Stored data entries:
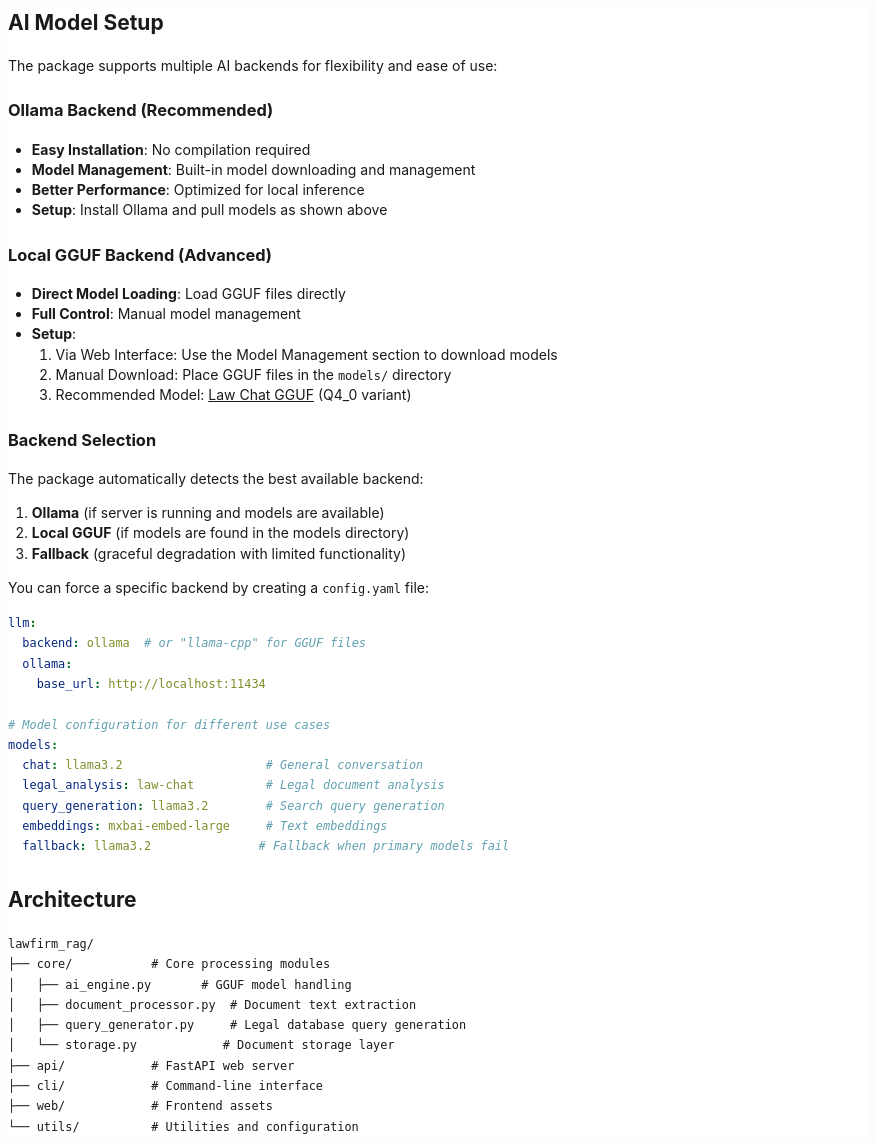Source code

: ## AI Model Setup

The package supports multiple AI backends for flexibility and ease of use:

### Ollama Backend (Recommended)
- **Easy Installation**: No compilation required
- **Model Management**: Built-in model downloading and management
- **Better Performance**: Optimized for local inference
- **Setup**: Install Ollama and pull models as shown above

### Local GGUF Backend (Advanced)
- **Direct Model Loading**: Load GGUF files directly
- **Full Control**: Manual model management
- **Setup**: 
  1. Via Web Interface: Use the Model Management section to download models
  2. Manual Download: Place GGUF files in the `models/` directory
  3. Recommended Model: [Law Chat GGUF](https://huggingface.co/TheBloke/law-chat-GGUF) (Q4_0 variant)

### Backend Selection
The package automatically detects the best available backend:
1. **Ollama** (if server is running and models are available)
2. **Local GGUF** (if models are found in the models directory)
3. **Fallback** (graceful degradation with limited functionality)

You can force a specific backend by creating a `config.yaml` file:
```yaml
llm:
  backend: ollama  # or "llama-cpp" for GGUF files
  ollama:
    base_url: http://localhost:11434

# Model configuration for different use cases
models:
  chat: llama3.2                    # General conversation
  legal_analysis: law-chat          # Legal document analysis
  query_generation: llama3.2        # Search query generation
  embeddings: mxbai-embed-large     # Text embeddings
  fallback: llama3.2               # Fallback when primary models fail
```

## Architecture

```
lawfirm_rag/
├── core/           # Core processing modules
│   ├── ai_engine.py       # GGUF model handling
│   ├── document_processor.py  # Document text extraction
│   ├── query_generator.py     # Legal database query generation
│   └── storage.py            # Document storage layer
├── api/            # FastAPI web server
├── cli/            # Command-line interface
├── web/            # Frontend assets
└── utils/          # Utilities and configuration
```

Exercise prompt »
Check each line above for the string "Legal", then copy the ones that have it.

Response for this exercise »
  legal_analysis: law-chat          # Legal document analysis
│   ├── query_generator.py     # Legal database query generation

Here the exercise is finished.